IBM’s latest monthly release of Open Liberty 19.0.0.4 features support for the MicroProfile Reactive Streams Operators 1.0 API, JDK 12, and Oracle Universal Connection Pool.
First introduced in September 2017, Open Liberty is an open source implementation of IBM’s WebSphere Liberty application server that provides a server runtime to build cloud native applications and microservices. It supports the full MicroProfile framework and Java EE APIs. Developers can use the getting started guides that provide examples on how to build, package and deploy web applications and microservices.
MicroProfile Reactive Streams Operators 1.0 Support
Reactive Streams provide a means for asynchronous stream processing with non-blocking back pressure that provides flow control and error handling. This enables a publisher to produce a potentially unbounded stream of data without overwhelming the consumer.
The subscriber requests an amount of data that it wishes to recieve and can control the flow and process the data stream at its own pace. MicroProfile Reactive Streams Operators offers a series of builders for creating instances of Reactive Streams Publisher, Subscriber and Processor.

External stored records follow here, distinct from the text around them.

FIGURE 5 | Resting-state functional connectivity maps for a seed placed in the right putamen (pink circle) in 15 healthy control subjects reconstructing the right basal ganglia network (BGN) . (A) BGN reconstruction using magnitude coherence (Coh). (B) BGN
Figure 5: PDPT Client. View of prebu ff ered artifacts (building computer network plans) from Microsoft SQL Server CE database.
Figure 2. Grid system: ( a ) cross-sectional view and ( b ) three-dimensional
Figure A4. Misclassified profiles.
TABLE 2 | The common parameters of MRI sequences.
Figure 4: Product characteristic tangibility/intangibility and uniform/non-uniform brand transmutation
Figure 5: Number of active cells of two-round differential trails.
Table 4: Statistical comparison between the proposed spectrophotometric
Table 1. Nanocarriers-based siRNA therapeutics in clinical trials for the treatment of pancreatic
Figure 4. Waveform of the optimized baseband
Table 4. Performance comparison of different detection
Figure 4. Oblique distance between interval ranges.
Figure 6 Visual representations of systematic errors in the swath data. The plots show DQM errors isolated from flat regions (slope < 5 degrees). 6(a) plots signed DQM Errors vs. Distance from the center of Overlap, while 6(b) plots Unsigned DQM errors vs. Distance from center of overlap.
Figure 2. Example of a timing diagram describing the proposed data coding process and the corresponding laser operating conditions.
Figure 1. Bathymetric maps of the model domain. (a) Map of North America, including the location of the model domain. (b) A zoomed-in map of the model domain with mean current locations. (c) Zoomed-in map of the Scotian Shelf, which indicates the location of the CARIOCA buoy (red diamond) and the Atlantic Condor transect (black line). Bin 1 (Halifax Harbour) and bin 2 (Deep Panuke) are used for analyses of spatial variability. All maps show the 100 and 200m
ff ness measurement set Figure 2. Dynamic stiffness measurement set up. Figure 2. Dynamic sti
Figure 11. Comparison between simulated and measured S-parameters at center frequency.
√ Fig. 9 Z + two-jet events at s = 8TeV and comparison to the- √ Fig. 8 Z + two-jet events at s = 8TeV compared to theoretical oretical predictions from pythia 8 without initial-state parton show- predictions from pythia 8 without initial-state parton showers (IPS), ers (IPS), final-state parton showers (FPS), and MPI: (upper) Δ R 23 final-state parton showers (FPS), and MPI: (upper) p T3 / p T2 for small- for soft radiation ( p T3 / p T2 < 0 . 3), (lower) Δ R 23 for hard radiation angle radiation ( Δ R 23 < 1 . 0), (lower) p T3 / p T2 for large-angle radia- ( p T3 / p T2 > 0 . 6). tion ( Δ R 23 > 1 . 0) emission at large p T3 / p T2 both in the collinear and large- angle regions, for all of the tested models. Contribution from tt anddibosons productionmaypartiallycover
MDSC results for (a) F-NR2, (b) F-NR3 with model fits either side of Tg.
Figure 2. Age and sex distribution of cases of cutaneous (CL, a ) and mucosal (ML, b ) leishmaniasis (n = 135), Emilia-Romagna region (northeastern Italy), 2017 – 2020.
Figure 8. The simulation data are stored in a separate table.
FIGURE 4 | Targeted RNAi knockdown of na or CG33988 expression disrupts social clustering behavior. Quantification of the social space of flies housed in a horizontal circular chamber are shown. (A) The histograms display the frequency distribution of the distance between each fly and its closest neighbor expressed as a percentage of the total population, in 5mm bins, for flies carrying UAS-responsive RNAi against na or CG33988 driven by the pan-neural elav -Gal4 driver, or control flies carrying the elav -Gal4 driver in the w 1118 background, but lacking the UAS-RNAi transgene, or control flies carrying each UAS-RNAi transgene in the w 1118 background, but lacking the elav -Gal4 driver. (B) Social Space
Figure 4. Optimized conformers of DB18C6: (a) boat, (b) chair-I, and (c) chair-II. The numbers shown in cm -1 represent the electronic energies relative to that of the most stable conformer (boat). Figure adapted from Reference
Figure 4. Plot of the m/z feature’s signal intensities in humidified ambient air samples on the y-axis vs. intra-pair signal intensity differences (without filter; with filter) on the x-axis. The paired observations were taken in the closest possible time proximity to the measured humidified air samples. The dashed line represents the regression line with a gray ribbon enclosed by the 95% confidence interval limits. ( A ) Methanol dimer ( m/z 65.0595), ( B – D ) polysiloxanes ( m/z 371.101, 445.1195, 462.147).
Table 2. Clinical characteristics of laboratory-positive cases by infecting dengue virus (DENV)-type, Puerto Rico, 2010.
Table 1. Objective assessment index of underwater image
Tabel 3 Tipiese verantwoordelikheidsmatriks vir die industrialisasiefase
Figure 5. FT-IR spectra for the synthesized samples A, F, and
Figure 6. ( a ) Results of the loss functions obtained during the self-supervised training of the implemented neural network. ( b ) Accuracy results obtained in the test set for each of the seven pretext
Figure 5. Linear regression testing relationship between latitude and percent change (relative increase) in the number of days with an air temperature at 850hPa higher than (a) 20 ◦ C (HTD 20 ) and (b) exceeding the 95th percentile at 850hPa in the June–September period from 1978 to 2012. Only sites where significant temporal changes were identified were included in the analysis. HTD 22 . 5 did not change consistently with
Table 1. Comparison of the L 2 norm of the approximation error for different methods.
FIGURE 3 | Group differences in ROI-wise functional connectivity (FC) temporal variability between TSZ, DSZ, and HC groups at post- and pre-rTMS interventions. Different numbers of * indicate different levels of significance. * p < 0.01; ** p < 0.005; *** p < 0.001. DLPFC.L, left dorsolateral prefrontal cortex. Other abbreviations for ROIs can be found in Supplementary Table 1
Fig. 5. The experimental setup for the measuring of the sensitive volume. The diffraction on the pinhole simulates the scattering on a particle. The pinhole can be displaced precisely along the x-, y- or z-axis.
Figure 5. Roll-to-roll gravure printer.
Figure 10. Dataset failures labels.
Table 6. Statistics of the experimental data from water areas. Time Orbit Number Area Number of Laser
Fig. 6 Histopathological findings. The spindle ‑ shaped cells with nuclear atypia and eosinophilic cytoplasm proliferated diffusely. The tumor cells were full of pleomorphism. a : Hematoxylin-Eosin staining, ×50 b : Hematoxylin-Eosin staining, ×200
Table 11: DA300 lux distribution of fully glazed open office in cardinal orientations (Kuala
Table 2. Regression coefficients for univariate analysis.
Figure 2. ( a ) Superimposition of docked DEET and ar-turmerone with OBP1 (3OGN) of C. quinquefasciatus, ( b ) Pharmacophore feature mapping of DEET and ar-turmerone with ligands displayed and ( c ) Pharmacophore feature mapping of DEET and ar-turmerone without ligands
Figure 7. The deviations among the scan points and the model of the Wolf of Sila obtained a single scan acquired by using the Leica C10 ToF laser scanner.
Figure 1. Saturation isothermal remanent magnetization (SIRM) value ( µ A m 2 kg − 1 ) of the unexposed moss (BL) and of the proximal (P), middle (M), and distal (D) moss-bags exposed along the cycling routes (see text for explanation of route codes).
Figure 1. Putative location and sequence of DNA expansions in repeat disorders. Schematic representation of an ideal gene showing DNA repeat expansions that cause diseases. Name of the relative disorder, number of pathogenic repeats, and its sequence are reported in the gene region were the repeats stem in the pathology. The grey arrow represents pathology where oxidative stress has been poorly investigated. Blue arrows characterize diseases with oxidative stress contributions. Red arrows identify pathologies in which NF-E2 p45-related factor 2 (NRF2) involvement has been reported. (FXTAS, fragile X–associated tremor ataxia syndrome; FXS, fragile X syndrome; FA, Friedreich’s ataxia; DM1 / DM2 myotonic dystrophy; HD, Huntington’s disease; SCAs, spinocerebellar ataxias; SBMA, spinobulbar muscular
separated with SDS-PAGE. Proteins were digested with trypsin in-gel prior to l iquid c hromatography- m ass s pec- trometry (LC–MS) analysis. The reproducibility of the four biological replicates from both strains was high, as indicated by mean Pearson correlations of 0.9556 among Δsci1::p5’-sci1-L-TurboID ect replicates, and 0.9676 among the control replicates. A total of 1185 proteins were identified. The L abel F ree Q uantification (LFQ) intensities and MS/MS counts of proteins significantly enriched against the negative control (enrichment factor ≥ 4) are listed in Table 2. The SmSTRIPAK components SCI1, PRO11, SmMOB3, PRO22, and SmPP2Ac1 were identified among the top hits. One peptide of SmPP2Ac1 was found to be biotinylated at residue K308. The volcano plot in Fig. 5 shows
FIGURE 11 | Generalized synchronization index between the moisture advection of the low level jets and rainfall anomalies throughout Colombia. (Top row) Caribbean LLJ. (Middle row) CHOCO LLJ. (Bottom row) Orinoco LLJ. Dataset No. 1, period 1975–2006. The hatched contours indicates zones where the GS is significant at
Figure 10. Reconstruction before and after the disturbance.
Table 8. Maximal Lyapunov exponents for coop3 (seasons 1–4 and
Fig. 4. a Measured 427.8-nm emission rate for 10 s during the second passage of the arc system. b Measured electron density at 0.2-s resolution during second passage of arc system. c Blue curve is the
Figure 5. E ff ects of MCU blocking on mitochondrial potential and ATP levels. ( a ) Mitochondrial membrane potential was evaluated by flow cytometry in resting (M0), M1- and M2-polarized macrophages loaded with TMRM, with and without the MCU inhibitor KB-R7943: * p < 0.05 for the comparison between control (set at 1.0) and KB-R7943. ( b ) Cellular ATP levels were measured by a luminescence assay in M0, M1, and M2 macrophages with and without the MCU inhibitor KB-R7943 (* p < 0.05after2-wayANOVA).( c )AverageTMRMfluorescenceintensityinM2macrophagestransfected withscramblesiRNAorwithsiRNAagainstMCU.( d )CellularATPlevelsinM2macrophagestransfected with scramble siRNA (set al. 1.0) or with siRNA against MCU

In addition, operators such as filtering and mapping are provided to manipulate and transform the data stream. To enable MicroProfile Reactive Streams Operators 1.0 in Open Liberty 19.0.0.4, update the server.xml
file:
<featureManager>
<feature>mpReactiveStreams-1.0</feature>
</featureManager>
Once enabled, the Reactive Streams Operators API may be used to produce and consume data streams. Consider the following example where the publisher streams orders and the subscriber consumes the stream to fulfill the orders:
import org.eclipse.microprofile.reactive.streams.operators.CompletionRunner;
import org.eclipse.microprofile.reactive.streams.operators.PublisherBuilder;
import org.eclipse.microprofile.reactive.streams.operators.ReactiveStreams;
import org.eclipse.microprofile.reactive.streams.operators.SubscriberBuilder;
PublisherBuilder<Order> orderPublisher = ReactiveStreams.of(order1, order2);
SubscriberBuilder<Order, List<Shipment>> fulfillmentSubscriber =
ReactiveStreams.<Order>builder()
.map(order -> new Fulfillment(order).packAndShip())
.toList();
CompletionRunner<List<Shipment>> result = orderPublisher.to(fulfillmentSubscriber);
JDK 12 Support
Open Liberty 19.0.0.4 supports the recent release of JDK 12 featuring the new Shenandoah garbage collector and switch
expression syntax. Improvements to the existing G1 garbage collector via proposals JEP 344 and JEP 346 are also included in JDK 12. Note that, as a feature release, standard support for JDK 12 ends in September 2019.
Oracle Universal Connection Pool (UCP) Support
Oracle Universal Connection Pool (UCP) provides a JDBC connection pool for caching database connection objects. This allows users of Oracle Real Application Clusters (RAC) to leverage Oracle’s high availability and performance centric functionality such as Fast Connection Failover (FCF), Fast Application Notification (FAN), and Oracle Notification Services (ONS).
Open Liberty 19.0.0.4 supports UCP and can be enabled by updating the server.xml file to configure feature manager, datasource and the UCP driver path:
<featureManager>
<feature>jdbc-4.2</feature>
<feature>jndi-1.0</feature> <!-- Required only if JNDI is desired to look up resources -->
</featureManager>
<dataSource id="oracleUCPDS" jndiName="jdbc/oracleUCPDS" >
<jdbcDriver libraryRef="OracleUCPLib" />
<properties.oracle.ucp URL="jdbc:oracle:thin:@//{host}:{port}/{db}" />
</dataSource>
<library id="OracleUCPLib">
<fileset dir="{path_to_driver}" includes="ojdbcx.jar ucp.jar"/>
</library>
Use of UCP connection pool will disable Open Liberty’s built-in connection pooling functionality. As a result, some of the datasource and connection manager configuration values are ignored.
Earlier this year, InfoQ reported on the new four-week release cadence of Open Liberty and interviewed Kevin Sutter, MicroProfile and Jakarta EE architect for WebSphere at IBM.